Кинан обнял Эйслинн за талию, будто имел на это право.
Эйслинн отступила так далеко, как только могла, учитывая, что ее до сих пор держали за руку.
Три старухи одновременно вздохнули.
— Жестокая она, да?
— Рассказать тебе, насколько она отличается от других? — Спросила Кинана та, что держала Эйслинн. — Какой особенной она станет?
Все фейри в шатре внезапно умолкли. Они наблюдали с интересом и нескрываемым любопытством, словно у них на глазах происходило стихийное бедствие.
— Нет, — запротестовала Эйслинн, освободилась от женщины и схватила Кинана за руку.
Он не сдвинулся с места.
— Такой особенной, как я мечтаю? — Спросил он слепых женщин громким голосом, чтобы все присутствовавшие фейри ясно слышали его.
— Такой, как она, ты никогда не встретишь.
Женщины закивали с ужасающей синхронностью, как будто у них на троих был один разум.
Ухмыляясь, Кинан бросил женщинам горстку незнакомых бронзовых монет. Все трое одновременно одинаковыми движениями рук поймали монеты прямо в воздухе.
Однако Эйслинн не могла просто взять и убежать.
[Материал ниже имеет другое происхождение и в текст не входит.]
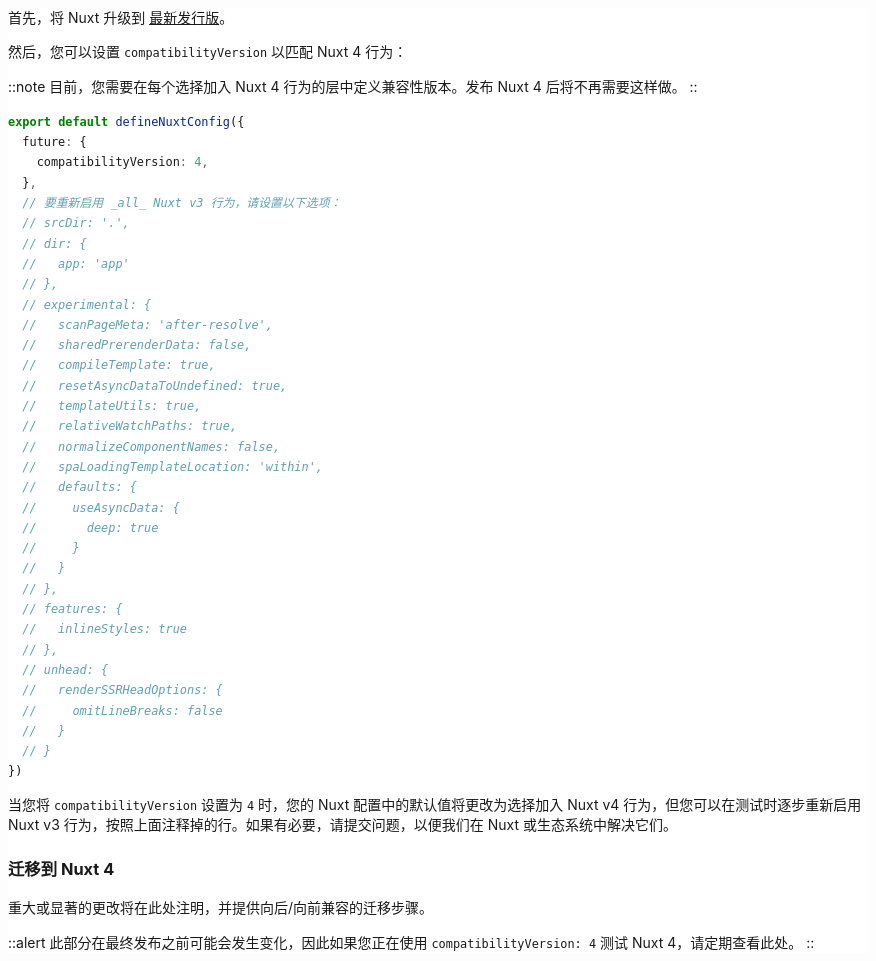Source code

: 首先，将 Nuxt 升级到 [最新发行版](https://github.com/nuxt/nuxt/releases)。

然后，您可以设置 `compatibilityVersion` 以匹配 Nuxt 4 行为：

::note
目前，您需要在每个选择加入 Nuxt 4 行为的层中定义兼容性版本。发布 Nuxt 4 后将不再需要这样做。
::

```ts twoslash [nuxt.config.ts]
export default defineNuxtConfig({
  future: {
    compatibilityVersion: 4,
  },
  // 要重新启用 _all_ Nuxt v3 行为，请设置以下选项：
  // srcDir: '.',
  // dir: {
  //   app: 'app'
  // },
  // experimental: {
  //   scanPageMeta: 'after-resolve',
  //   sharedPrerenderData: false,
  //   compileTemplate: true,
  //   resetAsyncDataToUndefined: true,
  //   templateUtils: true,
  //   relativeWatchPaths: true,
  //   normalizeComponentNames: false,
  //   spaLoadingTemplateLocation: 'within',
  //   defaults: {
  //     useAsyncData: {
  //       deep: true
  //     }
  //   }
  // },
  // features: {
  //   inlineStyles: true
  // },
  // unhead: {
  //   renderSSRHeadOptions: {
  //     omitLineBreaks: false
  //   }
  // }
})
```

当您将 `compatibilityVersion` 设置为 `4` 时，您的 Nuxt 配置中的默认值将更改为选择加入 Nuxt v4 行为，但您可以在测试时逐步重新启用 Nuxt v3 行为，按照上面注释掉的行。如果有必要，请提交问题，以便我们在 Nuxt 或生态系统中解决它们。

### 迁移到 Nuxt 4

重大或显著的更改将在此处注明，并提供向后/向前兼容的迁移步骤。

::alert
此部分在最终发布之前可能会发生变化，因此如果您正在使用 `compatibilityVersion: 4` 测试 Nuxt 4，请定期查看此处。
::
Если бы не ее способности, у нее не было бы причин так бурно реагировать: на вид женщины ничем не отличались от других работников ярмарки.
Она не могла себе позволить поддаться панике. Сердце Эйслинн бешено билось. Грудь сдавило так, словно ей нечем было дышать.
Эйслинн попятилась от женщин и потянула Кинана за руку:
— Давай чего-нибудь выпьем. Ну же, пойдем.
Он притянул ее ближе к себе и повел к выходу мимо толпы бормотавших фейри:
— Она избранная.
— Вы это слышали?
— Нужно передать сообщение.
— Бейра будет в ярости.
Вечер продолжался, и на ярмарку все прибывали и прибывали фейри, даже те, которых он не видел уже много лет.
— Кинан, — позвал один из охранников Донии и отвесил поклон.
Кинан покачал головой. Одной рукой он обнимал Эйслинн, не совсем изящно, но все же она была рядом. Эйслинн слабо мерцала в темноте. Солнечный свет уже наполнял ее изменяющееся тело. Иногда такое случалось: изменение происходило так быстро, что смертные девушки становились подозрительными. В том, что его королева должна меняться еще быстрее, был определенный смысл.
За спиной Эйслинн рябинник в обличии смертного перехватил охранника Донии.
— Что? — Спросила Эйслинн, глядя на Кинана широко раскрытыми глазами.
Ее губы были приоткрыты, словно она ждала поцелуя.